**必要な作業 1**
抜粋文に名前が出てくる人物をすべて挙げよ。
**必要な作業 2**
抜粋文の要点を二文でまとめること。
**必要な作業 3**
核廃絶を訴える市長らの訪米の記事を、最後の文の後から書き進めよ。

田上市長に行動を求めるピシオットさん(中央)=米ワシントン、ホワイトハウス前

一歩 政治動かせると信じて

首都・ワシントンの空港売店は観光客らを当て込んだ「オバマグッズ」であふれていた。「これもどお?」。路上販売の店で雨傘を買い求める記者に、店の女性が薦めたTシャツは、オバマ米大統領の顔が大きくプリントされていた。

「『オバマジョリティー』という言葉を広めよう」-。来年の核拡散防止条約(NPT)再検討会議に向けた準備委員会に合わせ、非政府組織(NGO)「平和市長会議」の代表として長崎市長の田上富久とともに訪米した広島市長の秋葉忠利は、ユーモアを交えたこんな言葉で米政府高官や米連邦議会議員らとの「外交」を続けた。核廃絶に向けて共に行動しようとの思いを込め、大統領の名前と英語で多数派を意味する「マジョリティー」とを掛け合わせた造語だ。

オバマ大統領が四月にプラハで演説した核廃絶構想への賛意が各国から相次いだ今回の準備委。「これが世界の多数派の声なんだということを多くの人に知ってもらいたい。(外交活動への)反応は良かった。来年のNPT再検討会議に向けて、もっと大きなエネルギーが集まると思う」。訪米を総括する秋葉の表情はにこやかだった。

**記載行一覧**
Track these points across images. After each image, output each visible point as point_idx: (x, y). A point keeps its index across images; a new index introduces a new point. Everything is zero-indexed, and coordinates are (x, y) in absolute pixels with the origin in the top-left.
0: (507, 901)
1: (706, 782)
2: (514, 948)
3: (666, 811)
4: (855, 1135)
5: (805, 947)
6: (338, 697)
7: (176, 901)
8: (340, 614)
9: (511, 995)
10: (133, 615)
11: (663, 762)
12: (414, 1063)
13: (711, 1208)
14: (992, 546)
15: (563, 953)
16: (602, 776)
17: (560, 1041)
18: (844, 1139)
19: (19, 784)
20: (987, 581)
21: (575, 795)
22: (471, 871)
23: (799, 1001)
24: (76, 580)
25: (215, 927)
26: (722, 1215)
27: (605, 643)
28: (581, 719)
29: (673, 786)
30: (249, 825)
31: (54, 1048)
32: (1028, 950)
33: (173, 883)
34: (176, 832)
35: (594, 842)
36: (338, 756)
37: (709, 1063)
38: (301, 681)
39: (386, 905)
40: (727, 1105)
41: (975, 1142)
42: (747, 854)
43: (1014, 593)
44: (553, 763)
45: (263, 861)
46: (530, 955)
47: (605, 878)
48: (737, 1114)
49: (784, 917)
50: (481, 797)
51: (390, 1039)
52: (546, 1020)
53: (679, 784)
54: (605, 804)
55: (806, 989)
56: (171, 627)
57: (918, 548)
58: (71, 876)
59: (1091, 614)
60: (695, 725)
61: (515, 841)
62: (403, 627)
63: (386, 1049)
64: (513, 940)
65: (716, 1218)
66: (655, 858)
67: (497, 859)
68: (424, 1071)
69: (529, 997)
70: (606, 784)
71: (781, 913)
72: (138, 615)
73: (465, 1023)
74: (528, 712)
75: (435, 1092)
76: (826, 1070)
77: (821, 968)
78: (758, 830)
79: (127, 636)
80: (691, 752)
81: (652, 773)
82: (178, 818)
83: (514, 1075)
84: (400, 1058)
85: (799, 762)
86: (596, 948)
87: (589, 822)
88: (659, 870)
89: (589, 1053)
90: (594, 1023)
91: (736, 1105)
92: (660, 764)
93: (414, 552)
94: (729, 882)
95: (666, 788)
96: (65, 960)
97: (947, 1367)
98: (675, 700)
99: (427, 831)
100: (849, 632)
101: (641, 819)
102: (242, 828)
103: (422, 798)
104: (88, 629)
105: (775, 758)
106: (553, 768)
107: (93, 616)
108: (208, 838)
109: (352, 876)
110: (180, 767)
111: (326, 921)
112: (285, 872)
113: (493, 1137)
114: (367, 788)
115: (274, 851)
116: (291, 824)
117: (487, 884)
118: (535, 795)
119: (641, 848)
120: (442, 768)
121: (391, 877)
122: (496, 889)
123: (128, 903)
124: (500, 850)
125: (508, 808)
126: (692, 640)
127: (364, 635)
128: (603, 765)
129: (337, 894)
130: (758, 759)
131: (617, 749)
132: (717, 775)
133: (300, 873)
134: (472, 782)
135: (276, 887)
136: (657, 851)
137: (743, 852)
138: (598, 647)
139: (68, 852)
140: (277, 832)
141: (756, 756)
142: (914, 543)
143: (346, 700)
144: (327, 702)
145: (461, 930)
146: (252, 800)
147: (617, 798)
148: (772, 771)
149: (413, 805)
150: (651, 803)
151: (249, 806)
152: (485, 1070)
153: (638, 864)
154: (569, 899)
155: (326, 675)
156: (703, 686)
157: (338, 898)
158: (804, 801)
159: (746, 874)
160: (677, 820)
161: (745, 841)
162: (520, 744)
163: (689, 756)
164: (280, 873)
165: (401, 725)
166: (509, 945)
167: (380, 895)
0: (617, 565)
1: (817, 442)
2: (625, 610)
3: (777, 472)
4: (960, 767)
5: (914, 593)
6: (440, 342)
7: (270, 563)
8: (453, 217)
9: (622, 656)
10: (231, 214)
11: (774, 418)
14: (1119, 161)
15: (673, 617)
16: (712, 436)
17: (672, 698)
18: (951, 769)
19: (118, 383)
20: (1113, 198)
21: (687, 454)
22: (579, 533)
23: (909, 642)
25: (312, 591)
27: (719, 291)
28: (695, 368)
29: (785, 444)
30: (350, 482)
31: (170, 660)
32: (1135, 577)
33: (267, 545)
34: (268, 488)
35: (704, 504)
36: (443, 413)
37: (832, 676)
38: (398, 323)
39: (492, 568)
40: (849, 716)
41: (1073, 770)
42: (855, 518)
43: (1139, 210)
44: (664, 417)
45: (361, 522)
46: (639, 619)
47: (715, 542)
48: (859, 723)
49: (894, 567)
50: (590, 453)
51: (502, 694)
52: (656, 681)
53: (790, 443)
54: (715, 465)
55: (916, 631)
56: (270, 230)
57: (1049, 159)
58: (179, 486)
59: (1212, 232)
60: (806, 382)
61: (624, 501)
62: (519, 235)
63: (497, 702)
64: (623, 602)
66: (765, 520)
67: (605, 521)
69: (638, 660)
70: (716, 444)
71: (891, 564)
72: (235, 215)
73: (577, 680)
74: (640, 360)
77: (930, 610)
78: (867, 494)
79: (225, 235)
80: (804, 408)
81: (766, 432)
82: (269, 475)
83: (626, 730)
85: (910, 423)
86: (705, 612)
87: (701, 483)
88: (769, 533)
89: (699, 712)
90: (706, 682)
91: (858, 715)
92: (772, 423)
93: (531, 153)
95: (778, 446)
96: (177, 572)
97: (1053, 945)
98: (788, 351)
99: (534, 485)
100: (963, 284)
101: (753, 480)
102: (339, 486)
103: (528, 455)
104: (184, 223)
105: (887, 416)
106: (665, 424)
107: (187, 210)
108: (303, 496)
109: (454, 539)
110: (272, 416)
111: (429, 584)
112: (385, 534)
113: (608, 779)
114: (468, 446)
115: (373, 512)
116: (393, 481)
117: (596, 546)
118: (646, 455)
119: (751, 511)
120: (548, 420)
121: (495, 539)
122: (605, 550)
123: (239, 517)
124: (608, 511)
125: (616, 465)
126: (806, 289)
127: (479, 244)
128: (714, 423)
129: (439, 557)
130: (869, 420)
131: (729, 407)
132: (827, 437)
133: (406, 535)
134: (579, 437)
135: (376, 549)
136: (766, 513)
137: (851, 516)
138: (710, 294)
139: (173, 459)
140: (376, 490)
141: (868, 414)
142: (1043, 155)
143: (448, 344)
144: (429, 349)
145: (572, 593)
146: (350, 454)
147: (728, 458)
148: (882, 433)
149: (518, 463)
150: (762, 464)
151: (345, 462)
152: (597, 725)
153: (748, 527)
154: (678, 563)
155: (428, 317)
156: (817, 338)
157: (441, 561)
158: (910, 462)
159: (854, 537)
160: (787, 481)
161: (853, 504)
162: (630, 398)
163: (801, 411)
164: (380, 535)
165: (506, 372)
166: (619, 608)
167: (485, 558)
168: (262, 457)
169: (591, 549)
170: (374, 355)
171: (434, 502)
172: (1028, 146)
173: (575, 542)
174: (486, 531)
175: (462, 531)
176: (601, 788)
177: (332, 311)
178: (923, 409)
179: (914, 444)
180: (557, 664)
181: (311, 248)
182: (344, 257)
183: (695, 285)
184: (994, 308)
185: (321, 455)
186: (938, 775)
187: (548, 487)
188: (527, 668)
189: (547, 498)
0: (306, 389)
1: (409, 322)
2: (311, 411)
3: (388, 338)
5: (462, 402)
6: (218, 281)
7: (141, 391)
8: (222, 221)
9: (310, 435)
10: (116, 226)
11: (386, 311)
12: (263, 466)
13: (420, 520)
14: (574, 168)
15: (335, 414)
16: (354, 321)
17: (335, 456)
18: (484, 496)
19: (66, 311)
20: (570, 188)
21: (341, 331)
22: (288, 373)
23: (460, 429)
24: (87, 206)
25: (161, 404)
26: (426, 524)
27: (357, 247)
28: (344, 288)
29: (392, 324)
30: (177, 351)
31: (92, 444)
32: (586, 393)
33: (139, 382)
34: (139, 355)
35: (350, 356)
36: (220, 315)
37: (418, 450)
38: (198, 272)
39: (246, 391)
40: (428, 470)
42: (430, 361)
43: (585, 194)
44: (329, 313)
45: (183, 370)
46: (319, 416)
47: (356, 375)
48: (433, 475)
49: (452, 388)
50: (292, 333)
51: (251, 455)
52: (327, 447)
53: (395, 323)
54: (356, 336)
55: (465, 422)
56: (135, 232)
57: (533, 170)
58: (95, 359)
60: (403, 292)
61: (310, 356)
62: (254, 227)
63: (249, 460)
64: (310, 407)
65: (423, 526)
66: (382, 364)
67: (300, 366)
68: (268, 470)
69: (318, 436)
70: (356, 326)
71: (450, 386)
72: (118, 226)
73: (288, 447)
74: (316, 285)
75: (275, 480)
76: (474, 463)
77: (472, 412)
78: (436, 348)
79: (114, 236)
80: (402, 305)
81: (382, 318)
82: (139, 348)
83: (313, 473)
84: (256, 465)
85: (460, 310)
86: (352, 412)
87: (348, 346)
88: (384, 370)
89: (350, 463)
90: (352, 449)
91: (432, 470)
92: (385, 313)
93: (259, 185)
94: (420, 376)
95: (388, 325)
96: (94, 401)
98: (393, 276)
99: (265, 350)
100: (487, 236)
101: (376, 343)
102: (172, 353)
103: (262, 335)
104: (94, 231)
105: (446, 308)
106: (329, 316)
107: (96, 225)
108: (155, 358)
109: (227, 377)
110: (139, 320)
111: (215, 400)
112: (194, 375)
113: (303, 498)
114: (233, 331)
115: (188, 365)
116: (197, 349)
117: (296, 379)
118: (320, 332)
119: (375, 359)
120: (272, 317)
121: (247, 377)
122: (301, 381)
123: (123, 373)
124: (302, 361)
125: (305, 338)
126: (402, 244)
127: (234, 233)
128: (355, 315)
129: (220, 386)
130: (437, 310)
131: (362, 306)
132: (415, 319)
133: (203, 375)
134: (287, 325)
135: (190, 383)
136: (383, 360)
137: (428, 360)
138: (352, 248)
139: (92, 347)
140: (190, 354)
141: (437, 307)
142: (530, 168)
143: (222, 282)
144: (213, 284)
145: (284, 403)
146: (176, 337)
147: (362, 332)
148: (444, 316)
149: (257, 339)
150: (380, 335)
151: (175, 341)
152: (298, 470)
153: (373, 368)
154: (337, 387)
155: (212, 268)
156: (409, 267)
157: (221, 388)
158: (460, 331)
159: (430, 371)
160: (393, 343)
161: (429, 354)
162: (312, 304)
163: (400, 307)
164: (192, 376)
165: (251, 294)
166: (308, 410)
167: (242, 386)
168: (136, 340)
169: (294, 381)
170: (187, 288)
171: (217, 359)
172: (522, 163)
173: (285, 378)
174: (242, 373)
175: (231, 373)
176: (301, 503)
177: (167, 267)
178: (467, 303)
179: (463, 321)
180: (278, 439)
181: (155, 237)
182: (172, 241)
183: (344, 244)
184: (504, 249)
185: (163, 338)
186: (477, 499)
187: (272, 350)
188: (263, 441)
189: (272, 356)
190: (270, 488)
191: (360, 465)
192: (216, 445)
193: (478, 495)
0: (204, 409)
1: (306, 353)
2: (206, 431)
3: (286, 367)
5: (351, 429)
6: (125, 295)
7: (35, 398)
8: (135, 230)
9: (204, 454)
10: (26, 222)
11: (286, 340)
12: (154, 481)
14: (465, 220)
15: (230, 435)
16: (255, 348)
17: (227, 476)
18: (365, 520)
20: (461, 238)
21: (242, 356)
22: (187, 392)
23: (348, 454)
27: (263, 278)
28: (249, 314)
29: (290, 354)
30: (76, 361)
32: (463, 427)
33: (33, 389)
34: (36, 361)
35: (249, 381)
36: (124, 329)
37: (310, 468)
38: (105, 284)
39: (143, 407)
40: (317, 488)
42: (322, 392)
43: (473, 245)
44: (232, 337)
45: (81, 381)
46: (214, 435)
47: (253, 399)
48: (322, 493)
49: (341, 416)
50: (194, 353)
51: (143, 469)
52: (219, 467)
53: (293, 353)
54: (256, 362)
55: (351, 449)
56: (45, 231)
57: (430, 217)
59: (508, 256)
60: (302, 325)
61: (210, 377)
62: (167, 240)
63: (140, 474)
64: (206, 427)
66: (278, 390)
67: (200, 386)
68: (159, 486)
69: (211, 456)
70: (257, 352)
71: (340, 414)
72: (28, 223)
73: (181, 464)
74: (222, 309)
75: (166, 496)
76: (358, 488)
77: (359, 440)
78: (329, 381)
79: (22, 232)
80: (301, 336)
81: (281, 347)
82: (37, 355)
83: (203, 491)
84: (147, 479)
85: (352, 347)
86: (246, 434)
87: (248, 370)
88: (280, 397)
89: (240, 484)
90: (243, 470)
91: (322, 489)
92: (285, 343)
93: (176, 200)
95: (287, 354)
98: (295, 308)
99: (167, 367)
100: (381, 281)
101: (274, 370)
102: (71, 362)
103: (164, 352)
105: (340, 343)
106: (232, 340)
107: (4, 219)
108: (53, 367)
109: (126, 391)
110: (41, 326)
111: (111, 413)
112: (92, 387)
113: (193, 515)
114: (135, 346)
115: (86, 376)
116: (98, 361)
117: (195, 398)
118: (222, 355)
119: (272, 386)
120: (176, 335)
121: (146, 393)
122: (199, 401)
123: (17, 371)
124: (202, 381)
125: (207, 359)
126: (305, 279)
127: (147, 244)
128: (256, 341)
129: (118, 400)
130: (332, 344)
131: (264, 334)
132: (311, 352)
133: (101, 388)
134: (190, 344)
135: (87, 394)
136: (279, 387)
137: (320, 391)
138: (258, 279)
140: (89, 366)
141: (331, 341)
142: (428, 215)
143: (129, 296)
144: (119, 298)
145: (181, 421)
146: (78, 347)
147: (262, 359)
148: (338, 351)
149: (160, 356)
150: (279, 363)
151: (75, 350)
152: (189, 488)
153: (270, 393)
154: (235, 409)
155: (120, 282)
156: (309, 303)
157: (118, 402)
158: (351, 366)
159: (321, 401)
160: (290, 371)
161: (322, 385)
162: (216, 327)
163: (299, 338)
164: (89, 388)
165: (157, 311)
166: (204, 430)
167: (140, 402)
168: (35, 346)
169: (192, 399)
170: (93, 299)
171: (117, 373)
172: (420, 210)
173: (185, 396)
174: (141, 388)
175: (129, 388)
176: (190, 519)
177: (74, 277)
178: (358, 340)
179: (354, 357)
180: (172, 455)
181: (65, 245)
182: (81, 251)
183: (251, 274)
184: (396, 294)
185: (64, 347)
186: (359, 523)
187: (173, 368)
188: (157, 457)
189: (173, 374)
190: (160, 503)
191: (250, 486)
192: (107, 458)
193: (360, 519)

**回答 1**
ピシオット、田上富久、オバマ、秋葉忠利

**回答 2**
来年のNPT再検討会議に向けた準備委員会に合わせ、「平和市長会議」の代表として広島市長の秋葉忠利が長崎市長の田上富久とともに訪米し、「オバマジョリティー」という造語を使って米政府高官や議員らとの「外交」を続けた。各国からオバマ大統領の核廃絶構想への賛意が相次ぐなか、秋葉は外交活動への反応は良かったと訪米を総括し、再検討会議に向けてもっと大きなエネルギーが集まると語った。

**回答 3**
もっとも今回、ブッシュ前政権を支えた共和党議員らとの接触の機会はなかった。米国では「原爆投下が多くの米国人の命を救った」との歴史観が根強い。オバマ政権が目指す包括的核実験禁止条約(CTBT)の批准も一九九九年、共和党の反対で否決された経緯がある。「核なき世界」への正念場はこれからだ。「核廃絶には(政府間交渉だけでなく)都市やNGO、市民の役割も重要だ」。オバマ政権で核政策の中核を担うエリオット・カン国務次官補代理は、田上らにこう言って国際世論喚起の後押しを求めた。

ワシントンのホワイトハウス前。八一年から二十八年間、反核を訴え二十四時間の座り込みを続けている米国人女性がいる。スペイン出身のコンセプション・ピシオット。顔のしわが歳月を物語る。

テントと立て看板に気付き、足を運んだ田上にピシオットは求めた。「私はここを通る人に『頭の中で考えるだけでなく、行動して』と呼び掛けている。市長も核廃絶を実行に移そうと、もっと訴えてください。ノーモア・ナガサキです」。オバマの指導力に頼るだけでは「核なき世界」は実現できない、そう語るピシオットに田上は力強くうなずいた。

田上や被爆者らが帰国後の十五日、準備委は核軍縮への議論を前進させて閉幕した。「人間の運命は、私たち自ら切り開くもの」。共に一歩を踏み出そうと訴えたオバマのプラハ演説に背中を押され、初めて訪米した被爆者の城臺(じょうだい)美彌子(69)は振り返る。「オバマさんを支援しようという国がたくさんあることを確認し、光を感じた訪米だった。力ある限り、子どもたちへの被爆講話を続けて希望の光を広げたい」。手元の手帳は証言活動のスケジュールでいっぱいだ。自分たちの一歩が、大きな世論となって政治を動かす。城臺はそう信じている。